### DATA UNDER STUDY:
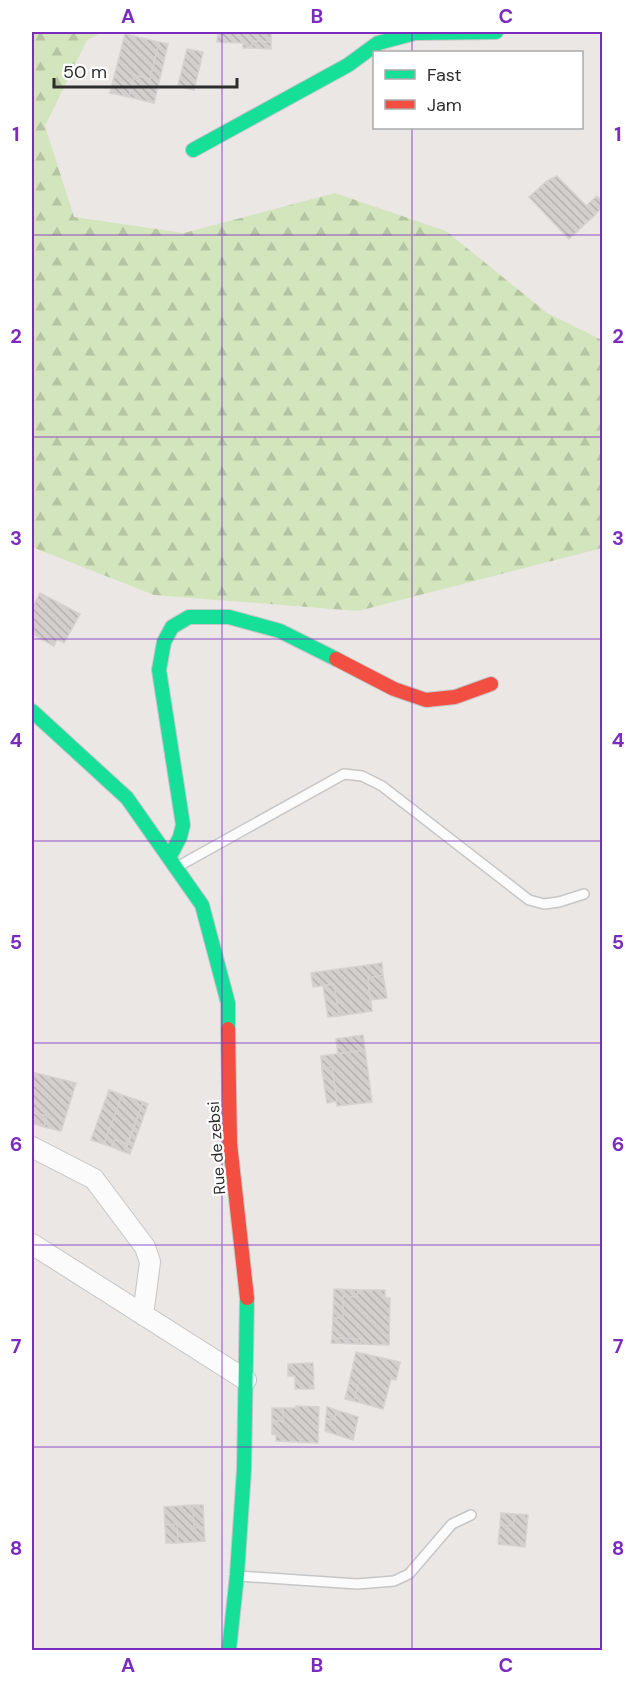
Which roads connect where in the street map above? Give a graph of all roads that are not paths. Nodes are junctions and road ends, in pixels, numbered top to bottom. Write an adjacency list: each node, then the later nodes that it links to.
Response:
1 (496, 32): 2 (street)
2 (193, 150)
3 (492, 684): 5 (street)
4 (32, 711): 5 (street, Rue de zebsi)
5 (173, 863): 6 (lane); 10 (street, Rue de zebsi)
6 (584, 894)
7 (32, 1147): 9 (street)
8 (32, 1244): 9 (street)
9 (143, 1315): 10 (street)
10 (246, 1380): 12 (street, Rue de zebsi)
11 (471, 1515): 12 (lane)
12 (237, 1575): 13 (street, Rue de zebsi)
13 (229, 1650)

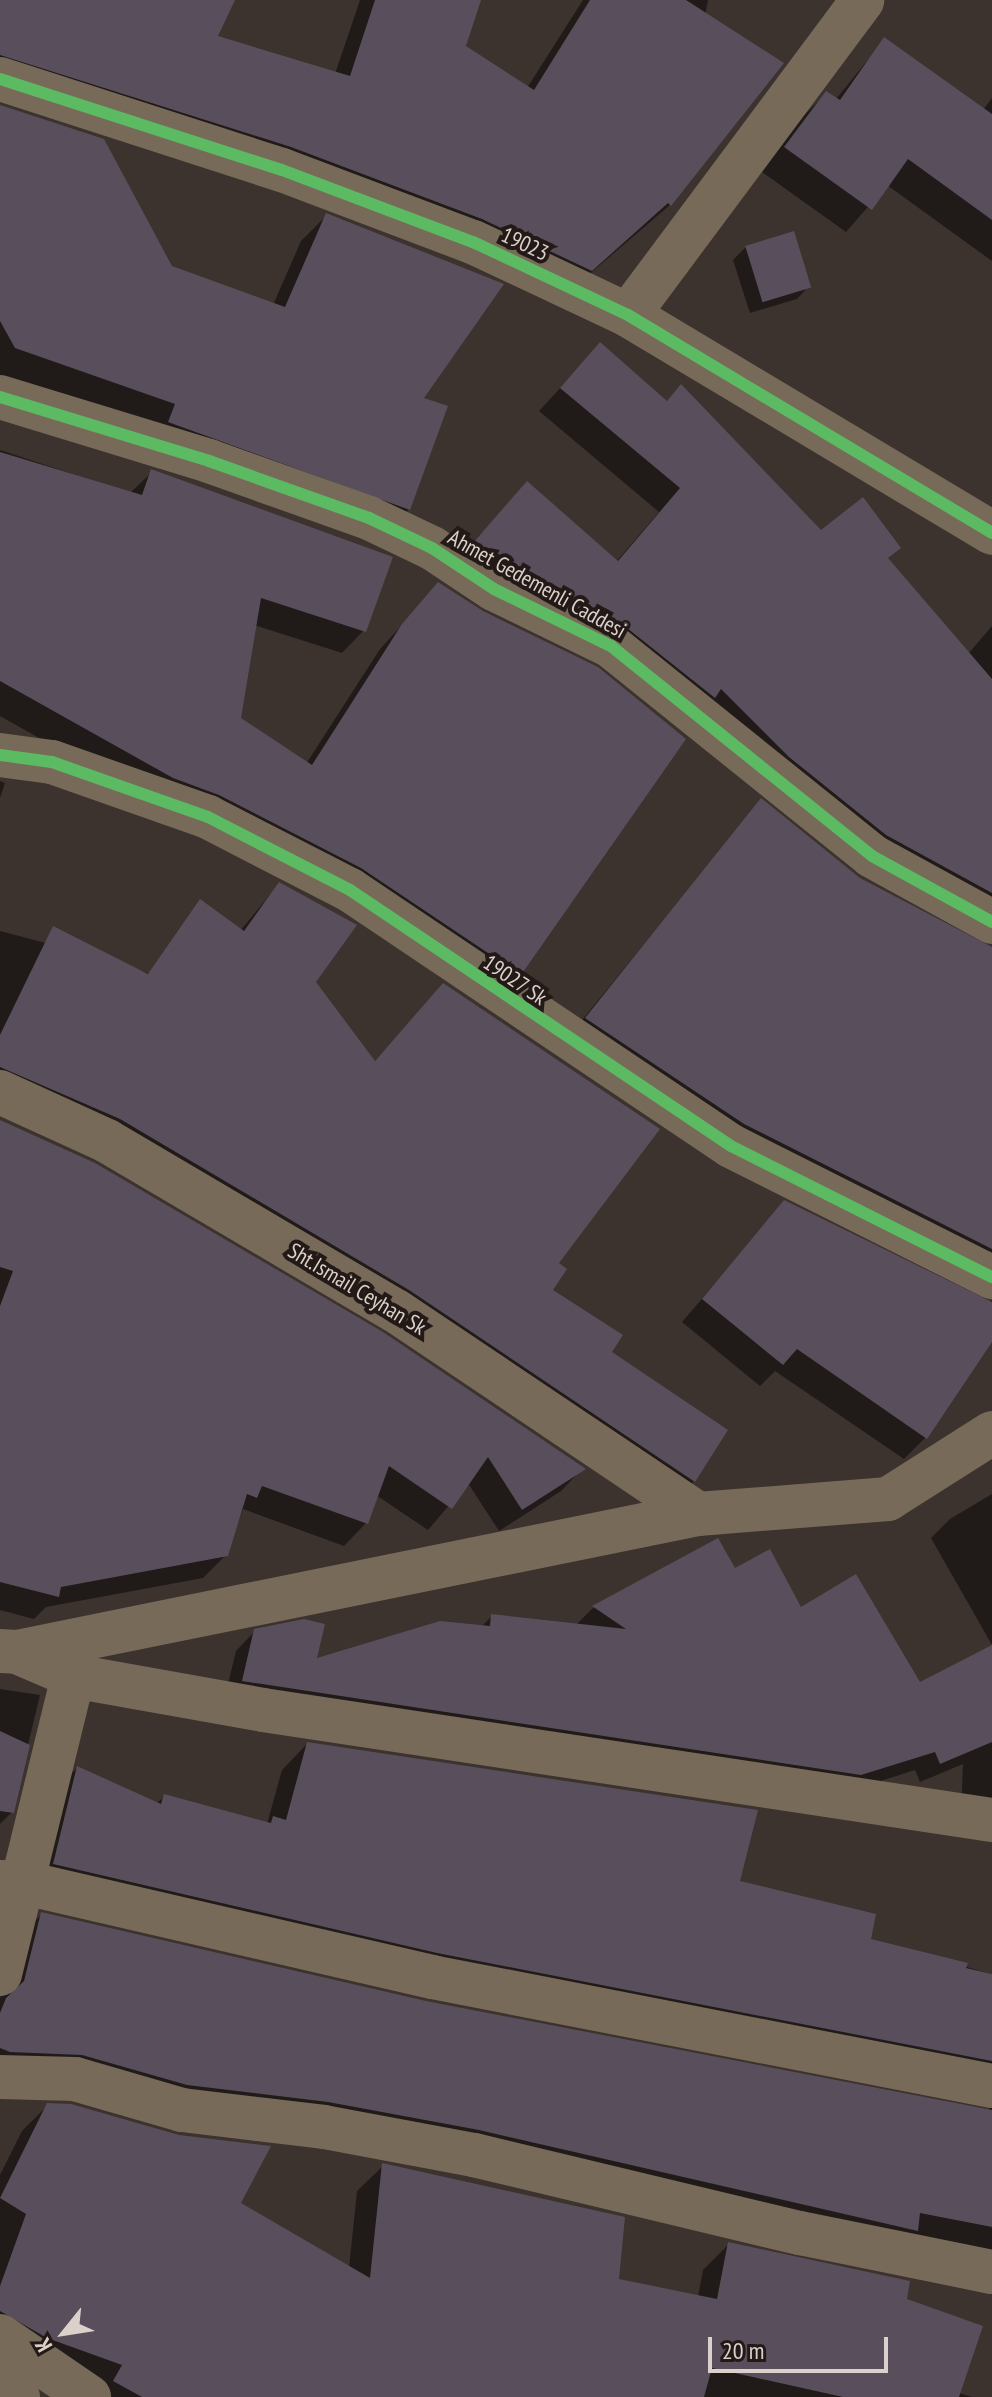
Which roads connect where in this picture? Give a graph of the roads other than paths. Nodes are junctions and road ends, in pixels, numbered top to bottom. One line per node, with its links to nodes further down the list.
1 (863, 0): 3 (street)
2 (0, 79): 3 (street, 19023)
3 (628, 315): 5 (street, 19023)
4 (0, 397): 7 (street, Ahmet Gedemenli Caddesi)
5 (992, 533)
6 (0, 755): 9 (street, 19027 Sk)
7 (992, 922)
8 (0, 1092): 11 (street, Sht.Ismail Ceyhan Sk)
9 (992, 1277)
10 (992, 1433): 11 (street)
11 (698, 1514): 12 (street)
12 (9, 1651): 13 (street)
13 (73, 1676): 14 (street); 15 (street)
14 (992, 1820)
15 (12, 1882): 16 (street); 18 (street)
16 (0, 1974)
17 (0, 2077): 19 (street)
18 (992, 2086)
19 (992, 2272)
20 (0, 2336): 23 (street)
21 (0, 2377): 22 (street)
22 (18, 2397)
23 (89, 2397)

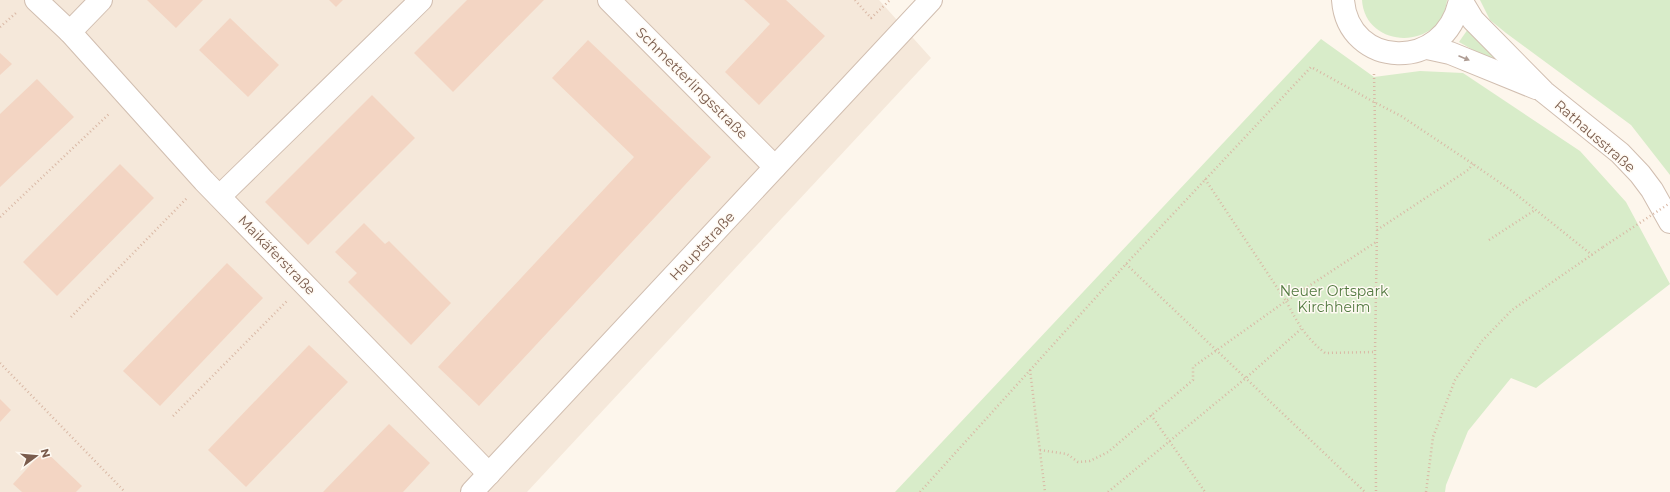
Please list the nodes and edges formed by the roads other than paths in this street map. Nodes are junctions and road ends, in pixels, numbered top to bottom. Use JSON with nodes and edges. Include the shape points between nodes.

### DESCRIPTION OF THE TASK:
Copy the records exactly. Skip any pictures.

### RESULT OF THIS EXERCISE:
Which roads connect where in the street map above? Give a graph of all roads that are not paths. Nodes are junctions and road ends, in pixels, numbered top to bottom. Write an adjacency list: each node, then the later nodes that it links to.
Response:
1 (496, 32): 2 (street)
2 (193, 150)
3 (492, 684): 5 (street)
4 (32, 711): 5 (street, Rue de zebsi)
5 (173, 863): 6 (lane); 10 (street, Rue de zebsi)
6 (584, 894)
7 (32, 1147): 9 (street)
8 (32, 1244): 9 (street)
9 (143, 1315): 10 (street)
10 (246, 1380): 12 (street, Rue de zebsi)
11 (471, 1515): 12 (lane)
12 (237, 1575): 13 (street, Rue de zebsi)
13 (229, 1650)

Which roads connect where in this picture? Give a graph of the roads other than paths. Nodes are junctions and road ends, in pixels, numbered top to bottom. One line per node, with its links to nodes further down the list.
1 (863, 0): 3 (street)
2 (0, 79): 3 (street, 19023)
3 (628, 315): 5 (street, 19023)
4 (0, 397): 7 (street, Ahmet Gedemenli Caddesi)
5 (992, 533)
6 (0, 755): 9 (street, 19027 Sk)
7 (992, 922)
8 (0, 1092): 11 (street, Sht.Ismail Ceyhan Sk)
9 (992, 1277)
10 (992, 1433): 11 (street)
11 (698, 1514): 12 (street)
12 (9, 1651): 13 (street)
13 (73, 1676): 14 (street); 15 (street)
14 (992, 1820)
15 (12, 1882): 16 (street); 18 (street)
16 (0, 1974)
17 (0, 2077): 19 (street)
18 (992, 2086)
19 (992, 2272)
20 (0, 2336): 23 (street)
21 (0, 2377): 22 (street)
22 (18, 2397)
23 (89, 2397)

Please list the nodes and edges formed by the roads other than paths in this street map. Nodes are junctions and road ends, in pixels, numbered top to bottom. Use JSON with nodes and edges. Include the shape points between nodes.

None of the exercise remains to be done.